Task item:
Below are the records. List every line holding the word "developer".

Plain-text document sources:

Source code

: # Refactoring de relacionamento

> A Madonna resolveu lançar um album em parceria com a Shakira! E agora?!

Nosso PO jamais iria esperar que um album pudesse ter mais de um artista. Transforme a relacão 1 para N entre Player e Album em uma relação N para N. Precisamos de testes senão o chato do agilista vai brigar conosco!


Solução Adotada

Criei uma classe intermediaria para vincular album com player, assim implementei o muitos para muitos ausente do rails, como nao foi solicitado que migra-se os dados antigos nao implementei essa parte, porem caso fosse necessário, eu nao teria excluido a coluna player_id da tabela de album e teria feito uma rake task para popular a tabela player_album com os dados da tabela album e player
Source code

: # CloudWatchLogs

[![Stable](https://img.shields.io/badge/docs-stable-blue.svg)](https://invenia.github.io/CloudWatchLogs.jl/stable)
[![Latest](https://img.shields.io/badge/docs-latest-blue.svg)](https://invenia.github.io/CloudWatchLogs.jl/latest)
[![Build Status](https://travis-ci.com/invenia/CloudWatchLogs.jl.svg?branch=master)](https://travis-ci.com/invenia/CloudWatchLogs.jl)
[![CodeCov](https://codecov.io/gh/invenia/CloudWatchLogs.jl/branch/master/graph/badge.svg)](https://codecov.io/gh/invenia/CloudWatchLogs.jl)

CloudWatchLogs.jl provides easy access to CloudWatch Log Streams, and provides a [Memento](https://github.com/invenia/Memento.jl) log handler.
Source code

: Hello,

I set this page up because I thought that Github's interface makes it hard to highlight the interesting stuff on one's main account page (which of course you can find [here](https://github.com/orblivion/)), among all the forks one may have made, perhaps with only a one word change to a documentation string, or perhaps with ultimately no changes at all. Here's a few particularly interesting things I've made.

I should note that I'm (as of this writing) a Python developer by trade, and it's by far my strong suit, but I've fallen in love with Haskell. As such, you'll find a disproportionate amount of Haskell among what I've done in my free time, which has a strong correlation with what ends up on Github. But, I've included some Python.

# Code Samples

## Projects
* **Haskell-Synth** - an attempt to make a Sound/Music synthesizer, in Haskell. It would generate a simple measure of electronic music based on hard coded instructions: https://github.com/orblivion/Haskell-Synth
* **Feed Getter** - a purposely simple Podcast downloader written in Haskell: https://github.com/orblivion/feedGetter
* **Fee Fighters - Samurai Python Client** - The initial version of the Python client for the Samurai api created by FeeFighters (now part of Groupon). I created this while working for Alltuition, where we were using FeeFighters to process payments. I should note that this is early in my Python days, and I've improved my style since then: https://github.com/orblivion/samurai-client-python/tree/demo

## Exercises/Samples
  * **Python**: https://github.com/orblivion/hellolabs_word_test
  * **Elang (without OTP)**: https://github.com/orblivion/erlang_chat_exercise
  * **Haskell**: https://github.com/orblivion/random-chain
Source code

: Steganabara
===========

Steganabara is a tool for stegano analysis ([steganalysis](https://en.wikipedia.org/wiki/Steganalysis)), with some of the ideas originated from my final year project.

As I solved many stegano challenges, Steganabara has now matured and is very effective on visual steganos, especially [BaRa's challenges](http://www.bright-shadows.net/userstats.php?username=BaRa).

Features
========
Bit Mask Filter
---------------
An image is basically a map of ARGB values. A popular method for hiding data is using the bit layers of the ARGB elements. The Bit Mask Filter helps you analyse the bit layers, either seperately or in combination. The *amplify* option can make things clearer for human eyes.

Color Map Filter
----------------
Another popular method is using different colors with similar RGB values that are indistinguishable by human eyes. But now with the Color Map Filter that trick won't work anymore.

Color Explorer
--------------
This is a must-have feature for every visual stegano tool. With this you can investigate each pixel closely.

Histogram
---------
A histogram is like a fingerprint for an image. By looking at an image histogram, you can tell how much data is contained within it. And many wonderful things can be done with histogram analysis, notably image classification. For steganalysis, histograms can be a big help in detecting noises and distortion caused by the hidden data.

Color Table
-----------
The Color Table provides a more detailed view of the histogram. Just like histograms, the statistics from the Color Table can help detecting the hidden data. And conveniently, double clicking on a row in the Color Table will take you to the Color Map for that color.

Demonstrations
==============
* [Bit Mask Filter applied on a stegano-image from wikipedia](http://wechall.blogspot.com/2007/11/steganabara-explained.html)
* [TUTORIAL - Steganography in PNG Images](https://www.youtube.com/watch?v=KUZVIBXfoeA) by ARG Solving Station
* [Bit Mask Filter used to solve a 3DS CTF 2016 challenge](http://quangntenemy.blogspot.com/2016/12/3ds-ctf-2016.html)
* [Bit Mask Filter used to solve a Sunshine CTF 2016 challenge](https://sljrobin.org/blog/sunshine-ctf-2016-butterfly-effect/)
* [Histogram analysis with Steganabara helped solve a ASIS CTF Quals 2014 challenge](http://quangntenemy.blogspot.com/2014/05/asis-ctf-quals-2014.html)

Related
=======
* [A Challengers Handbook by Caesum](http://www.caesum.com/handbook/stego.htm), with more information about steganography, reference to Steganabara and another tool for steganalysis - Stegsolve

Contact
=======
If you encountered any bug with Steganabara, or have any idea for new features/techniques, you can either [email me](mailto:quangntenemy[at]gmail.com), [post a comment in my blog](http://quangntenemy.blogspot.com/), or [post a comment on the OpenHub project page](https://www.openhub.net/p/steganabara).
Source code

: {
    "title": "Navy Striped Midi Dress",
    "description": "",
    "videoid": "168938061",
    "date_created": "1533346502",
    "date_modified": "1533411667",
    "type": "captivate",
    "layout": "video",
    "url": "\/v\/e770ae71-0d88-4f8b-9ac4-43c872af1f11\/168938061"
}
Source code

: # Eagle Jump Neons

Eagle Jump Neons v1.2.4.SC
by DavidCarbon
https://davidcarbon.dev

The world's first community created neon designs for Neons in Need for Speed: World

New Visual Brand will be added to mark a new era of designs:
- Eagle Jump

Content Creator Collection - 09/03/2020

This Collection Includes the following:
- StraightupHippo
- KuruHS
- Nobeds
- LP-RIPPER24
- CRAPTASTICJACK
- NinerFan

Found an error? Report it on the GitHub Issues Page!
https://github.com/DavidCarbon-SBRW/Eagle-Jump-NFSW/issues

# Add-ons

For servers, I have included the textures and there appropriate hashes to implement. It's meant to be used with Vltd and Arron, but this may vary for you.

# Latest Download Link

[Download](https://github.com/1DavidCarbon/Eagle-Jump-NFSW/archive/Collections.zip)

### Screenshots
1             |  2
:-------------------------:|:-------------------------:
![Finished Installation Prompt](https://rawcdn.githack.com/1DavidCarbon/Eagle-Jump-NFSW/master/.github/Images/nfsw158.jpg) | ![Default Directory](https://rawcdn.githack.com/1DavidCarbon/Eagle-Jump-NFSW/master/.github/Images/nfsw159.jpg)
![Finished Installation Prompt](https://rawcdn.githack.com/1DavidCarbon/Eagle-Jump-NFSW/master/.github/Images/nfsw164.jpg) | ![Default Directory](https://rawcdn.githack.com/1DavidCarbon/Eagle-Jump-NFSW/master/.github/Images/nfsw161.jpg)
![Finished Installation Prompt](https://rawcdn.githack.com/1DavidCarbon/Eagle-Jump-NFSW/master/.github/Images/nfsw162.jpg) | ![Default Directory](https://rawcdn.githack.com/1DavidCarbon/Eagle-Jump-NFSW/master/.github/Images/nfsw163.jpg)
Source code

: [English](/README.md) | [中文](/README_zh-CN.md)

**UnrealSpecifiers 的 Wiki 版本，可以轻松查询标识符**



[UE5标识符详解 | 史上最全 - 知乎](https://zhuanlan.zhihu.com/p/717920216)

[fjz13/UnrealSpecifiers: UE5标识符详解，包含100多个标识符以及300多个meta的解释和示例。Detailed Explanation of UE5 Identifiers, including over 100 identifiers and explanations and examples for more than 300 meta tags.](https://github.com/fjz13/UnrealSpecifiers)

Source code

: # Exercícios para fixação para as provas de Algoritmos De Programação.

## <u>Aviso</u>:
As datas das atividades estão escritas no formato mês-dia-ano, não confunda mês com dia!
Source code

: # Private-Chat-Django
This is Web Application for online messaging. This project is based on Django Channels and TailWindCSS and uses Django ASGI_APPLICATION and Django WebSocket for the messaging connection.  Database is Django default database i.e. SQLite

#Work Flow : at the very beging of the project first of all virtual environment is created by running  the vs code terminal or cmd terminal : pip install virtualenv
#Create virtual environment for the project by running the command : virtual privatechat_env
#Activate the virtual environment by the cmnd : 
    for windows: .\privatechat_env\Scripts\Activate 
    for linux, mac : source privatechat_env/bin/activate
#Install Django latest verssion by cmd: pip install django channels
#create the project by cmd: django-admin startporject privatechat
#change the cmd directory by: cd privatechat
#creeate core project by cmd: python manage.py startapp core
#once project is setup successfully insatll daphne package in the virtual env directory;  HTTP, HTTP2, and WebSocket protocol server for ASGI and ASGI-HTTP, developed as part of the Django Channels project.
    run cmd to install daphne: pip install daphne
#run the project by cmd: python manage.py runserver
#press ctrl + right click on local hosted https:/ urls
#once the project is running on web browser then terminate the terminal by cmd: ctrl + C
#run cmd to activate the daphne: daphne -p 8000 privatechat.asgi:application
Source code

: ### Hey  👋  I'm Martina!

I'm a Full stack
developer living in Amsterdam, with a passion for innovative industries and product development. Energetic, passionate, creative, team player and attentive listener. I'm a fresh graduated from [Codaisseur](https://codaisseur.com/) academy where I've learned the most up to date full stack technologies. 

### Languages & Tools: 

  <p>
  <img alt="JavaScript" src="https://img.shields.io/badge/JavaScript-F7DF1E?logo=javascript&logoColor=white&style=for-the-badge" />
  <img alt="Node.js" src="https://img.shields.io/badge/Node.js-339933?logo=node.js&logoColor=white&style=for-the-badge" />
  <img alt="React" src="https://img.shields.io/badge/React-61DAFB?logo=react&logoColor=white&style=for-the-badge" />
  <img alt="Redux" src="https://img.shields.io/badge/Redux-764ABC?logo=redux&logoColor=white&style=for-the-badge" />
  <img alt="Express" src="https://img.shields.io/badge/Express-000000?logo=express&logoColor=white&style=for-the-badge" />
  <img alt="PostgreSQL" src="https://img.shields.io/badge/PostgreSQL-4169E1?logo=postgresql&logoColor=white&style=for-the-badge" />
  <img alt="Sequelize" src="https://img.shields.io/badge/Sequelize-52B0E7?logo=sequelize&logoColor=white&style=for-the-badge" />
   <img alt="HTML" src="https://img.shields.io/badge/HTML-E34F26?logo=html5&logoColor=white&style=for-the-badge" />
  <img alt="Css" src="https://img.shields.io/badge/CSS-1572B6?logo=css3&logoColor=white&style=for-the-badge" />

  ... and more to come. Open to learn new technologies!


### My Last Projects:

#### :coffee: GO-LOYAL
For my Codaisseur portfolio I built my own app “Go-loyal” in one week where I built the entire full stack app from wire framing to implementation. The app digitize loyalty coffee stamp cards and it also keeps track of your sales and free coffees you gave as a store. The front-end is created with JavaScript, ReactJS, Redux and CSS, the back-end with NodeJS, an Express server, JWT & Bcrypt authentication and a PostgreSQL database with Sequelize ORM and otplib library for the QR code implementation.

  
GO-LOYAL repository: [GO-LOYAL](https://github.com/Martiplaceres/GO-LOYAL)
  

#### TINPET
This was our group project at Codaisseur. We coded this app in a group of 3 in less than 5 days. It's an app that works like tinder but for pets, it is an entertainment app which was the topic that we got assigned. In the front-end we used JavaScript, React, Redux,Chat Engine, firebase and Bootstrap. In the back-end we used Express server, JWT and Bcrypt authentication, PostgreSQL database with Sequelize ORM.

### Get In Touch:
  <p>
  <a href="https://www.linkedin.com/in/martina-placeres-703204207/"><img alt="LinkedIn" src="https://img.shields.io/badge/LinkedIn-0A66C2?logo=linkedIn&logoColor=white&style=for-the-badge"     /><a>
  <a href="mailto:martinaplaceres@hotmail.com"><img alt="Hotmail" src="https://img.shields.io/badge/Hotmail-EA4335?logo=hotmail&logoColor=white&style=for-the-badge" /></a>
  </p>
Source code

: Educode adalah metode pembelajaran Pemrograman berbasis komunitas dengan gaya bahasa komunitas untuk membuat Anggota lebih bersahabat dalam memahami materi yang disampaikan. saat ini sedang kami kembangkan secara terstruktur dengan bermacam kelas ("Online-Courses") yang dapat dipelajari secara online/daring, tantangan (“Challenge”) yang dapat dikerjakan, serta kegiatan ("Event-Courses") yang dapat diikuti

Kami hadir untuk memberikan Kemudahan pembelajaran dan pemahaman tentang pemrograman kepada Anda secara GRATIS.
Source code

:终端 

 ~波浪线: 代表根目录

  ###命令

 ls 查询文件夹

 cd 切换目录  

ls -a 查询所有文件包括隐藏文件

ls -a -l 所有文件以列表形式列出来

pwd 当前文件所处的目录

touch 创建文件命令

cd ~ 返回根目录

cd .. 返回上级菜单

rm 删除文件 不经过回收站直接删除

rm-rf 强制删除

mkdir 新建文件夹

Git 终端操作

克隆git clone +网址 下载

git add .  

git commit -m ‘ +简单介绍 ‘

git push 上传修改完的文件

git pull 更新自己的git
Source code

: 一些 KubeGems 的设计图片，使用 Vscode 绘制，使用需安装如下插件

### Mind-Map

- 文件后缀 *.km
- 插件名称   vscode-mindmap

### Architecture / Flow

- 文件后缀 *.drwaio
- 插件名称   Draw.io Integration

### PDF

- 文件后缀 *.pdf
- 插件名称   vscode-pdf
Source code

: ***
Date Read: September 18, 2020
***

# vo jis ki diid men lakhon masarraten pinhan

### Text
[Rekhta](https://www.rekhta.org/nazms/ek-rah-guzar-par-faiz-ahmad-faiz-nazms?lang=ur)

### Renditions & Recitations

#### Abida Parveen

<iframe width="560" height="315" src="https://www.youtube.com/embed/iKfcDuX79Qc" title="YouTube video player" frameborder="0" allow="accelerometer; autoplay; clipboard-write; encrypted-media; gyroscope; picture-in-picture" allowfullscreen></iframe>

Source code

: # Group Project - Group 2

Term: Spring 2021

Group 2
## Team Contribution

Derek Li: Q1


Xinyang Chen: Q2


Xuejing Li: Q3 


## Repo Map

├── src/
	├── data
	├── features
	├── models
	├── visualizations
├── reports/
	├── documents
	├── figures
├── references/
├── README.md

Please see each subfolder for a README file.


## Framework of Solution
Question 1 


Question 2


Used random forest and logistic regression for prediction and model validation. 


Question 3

Solution to the exercise:
I should note that I'm (as of this writing) a Python developer by trade, and it's by far my strong suit, but I've fallen in love with Haskell. As such, you'll find a disproportionate amount of Haskell among what I've done in my free time, which has a strong correlation with what ends up on Github. But, I've included some Python.
developer living in Amsterdam, with a passion for innovative industries and product development. Energetic, passionate, creative, team player and attentive listener. I'm a fresh graduated from [Codaisseur](https://codaisseur.com/) academy where I've learned the most up to date full stack technologies. 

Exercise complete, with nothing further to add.